¿Cuántos escritores pueden llenar el Solís? ¿Y no una, sino dos veces? Eduardo Galeano realizó anoche, con sala completa, la primera de dos sesiones de lectura de Los hijos de los días, su más reciente libro.

En medio de una pequeña porción de su feligresía -que es realmente mundial- el autor de Las venas abiertas de América Latina leyó durante una hora y media tramos de su nueva obra, en la que sigue exhibiendo una predilección por pulidísimos textos breves, que alcanzó su pico en la trilogía Memoria del fuego (1982-1986). Aquí, los fragmentos están ordenados por fechas, pero no cronológicamente: son la excusa para acudir a un hecho histórico del pasado remoto o reciente.

Con similar disposición lúdica hacia el almanaque, Galeano repasó decenas de esos 366 textos. Entre aplausos y risas -su voz acentúa la comicidad de aquello que en la lectura directa puede parecer simplemente irónico-, el escritor, de 72 años, saltó de fecha en fecha, atendiendo tanto a la continuidad temática como al ánimo de la tribuna, y abandonó en varias ocasiones el “fechado” de sus textos.

El hilo conductor de su discurso es el antiimperialismo, en sentido amplio: no se trata sólo de cuestionar el dominio militar y económico de Estados Unidos, sino de ponerlo en perspectiva comparándolo con las prácticas del imperio británico, el napoleónico, el luso, el español, el romano.

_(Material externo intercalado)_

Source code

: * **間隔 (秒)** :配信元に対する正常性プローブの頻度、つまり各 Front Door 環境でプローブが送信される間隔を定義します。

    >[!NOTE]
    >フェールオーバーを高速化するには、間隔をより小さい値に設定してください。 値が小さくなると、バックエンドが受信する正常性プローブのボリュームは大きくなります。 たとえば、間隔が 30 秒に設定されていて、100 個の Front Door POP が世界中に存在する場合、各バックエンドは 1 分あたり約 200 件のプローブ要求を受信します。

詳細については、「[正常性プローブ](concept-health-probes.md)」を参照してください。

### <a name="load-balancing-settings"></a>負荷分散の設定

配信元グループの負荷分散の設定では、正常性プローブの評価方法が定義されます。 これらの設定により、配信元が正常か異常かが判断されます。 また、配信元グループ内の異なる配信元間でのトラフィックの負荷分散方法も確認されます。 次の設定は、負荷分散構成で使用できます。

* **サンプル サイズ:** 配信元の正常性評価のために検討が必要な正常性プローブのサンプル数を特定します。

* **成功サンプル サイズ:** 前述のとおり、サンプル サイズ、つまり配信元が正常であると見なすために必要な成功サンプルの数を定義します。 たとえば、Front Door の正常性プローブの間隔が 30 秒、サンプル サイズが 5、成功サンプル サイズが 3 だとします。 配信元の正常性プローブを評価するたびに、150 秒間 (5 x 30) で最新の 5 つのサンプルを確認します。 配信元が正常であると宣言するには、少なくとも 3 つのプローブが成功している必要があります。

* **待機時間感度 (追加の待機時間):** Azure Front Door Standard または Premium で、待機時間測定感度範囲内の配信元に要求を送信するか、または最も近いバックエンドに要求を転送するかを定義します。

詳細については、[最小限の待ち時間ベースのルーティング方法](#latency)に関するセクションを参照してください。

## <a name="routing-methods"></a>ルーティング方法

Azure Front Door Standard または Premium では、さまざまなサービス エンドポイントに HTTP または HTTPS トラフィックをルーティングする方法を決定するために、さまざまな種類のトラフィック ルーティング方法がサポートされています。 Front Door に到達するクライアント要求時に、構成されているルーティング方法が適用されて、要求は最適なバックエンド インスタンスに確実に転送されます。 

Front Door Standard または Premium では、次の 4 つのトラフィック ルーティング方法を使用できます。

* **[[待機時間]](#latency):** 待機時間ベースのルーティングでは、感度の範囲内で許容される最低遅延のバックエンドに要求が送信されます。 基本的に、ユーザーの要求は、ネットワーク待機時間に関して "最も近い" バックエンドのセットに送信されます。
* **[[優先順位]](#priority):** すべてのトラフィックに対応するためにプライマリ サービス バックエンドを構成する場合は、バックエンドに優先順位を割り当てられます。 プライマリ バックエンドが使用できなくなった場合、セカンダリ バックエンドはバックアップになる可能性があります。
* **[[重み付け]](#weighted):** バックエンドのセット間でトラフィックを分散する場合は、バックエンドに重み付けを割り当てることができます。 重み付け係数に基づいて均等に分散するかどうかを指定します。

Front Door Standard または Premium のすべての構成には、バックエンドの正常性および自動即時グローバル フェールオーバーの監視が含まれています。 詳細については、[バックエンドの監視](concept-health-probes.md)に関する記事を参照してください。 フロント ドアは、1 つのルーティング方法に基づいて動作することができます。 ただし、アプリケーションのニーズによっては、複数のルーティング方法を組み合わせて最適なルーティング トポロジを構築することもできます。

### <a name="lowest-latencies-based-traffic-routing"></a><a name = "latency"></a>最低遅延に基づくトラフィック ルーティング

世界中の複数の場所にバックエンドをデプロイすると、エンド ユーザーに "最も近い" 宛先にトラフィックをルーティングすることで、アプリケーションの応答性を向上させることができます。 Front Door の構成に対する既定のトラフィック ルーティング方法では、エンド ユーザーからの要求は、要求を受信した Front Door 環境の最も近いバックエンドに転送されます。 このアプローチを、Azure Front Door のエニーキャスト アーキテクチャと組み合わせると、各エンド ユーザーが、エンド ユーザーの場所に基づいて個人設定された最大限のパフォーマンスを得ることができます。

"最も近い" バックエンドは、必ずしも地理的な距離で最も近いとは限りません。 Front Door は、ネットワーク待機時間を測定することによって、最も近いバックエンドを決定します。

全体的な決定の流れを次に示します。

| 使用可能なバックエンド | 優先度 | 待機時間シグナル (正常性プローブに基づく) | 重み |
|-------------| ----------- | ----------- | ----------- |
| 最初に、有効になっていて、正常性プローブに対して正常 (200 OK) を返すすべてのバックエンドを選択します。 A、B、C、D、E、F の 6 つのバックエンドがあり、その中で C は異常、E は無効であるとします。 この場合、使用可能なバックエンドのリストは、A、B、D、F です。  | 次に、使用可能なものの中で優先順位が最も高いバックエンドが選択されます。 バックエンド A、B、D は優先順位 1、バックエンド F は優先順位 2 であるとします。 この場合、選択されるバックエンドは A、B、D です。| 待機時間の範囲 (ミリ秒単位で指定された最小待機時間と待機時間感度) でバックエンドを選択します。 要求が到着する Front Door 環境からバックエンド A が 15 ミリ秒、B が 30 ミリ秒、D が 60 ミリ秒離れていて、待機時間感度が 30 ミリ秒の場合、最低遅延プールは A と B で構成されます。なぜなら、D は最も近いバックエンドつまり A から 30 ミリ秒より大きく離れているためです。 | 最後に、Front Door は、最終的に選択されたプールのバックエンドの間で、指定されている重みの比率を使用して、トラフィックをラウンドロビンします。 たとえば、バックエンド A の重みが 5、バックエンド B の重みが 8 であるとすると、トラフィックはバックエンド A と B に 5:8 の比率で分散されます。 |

La sospecha de la tecnología (automóviles incluidos) acompañada de la veneración a las tradiciones precolombinas, el latinoamericanismo, la confianza en el intelecto y la creatividad como herramientas del verdadero progreso, la idea de que “el mundo está al revés” y la seguridad de que se puede enderezar siguen marcando grandes líneas en Los hijos de los días.

Tal vez parezca inadecuado hablar de “fieles” para aludir al auditorio de un escritor que, como hace cinco décadas, cuestiona permanentemente a la religión occidental. Sin embargo, no es la espiritualidad en sí la que Galeano pone en el banquillo de los acusados, sino la relación entre la iglesia y el poder. Por eso, no tiene problema en acudir a mitos, cristianos o no, para ilustrar mejor un ejemplo. En Los hijos de los días Galeano vuelve a dar pequeñas clases de religión comparada, que si bien ponen al descubierto el carácter demasiado humano de nuestras creencias, rescatan el valor de la esperanza.

Así, es posible leer el último texto del libro como algo distinto a una despedida. Correspondiente al 31 de diciembre, es una de las pocas entradas en las que la fecha no guarda relación con el relato. Allí, Galeano glosa el consejo que daba el romano Serenus Sammonicus para conseguir la inmortalidad: colgarse en el pecho la palabra Abracadabra, que en hebreo antiguo significa “envía tu fuego hasta el final”.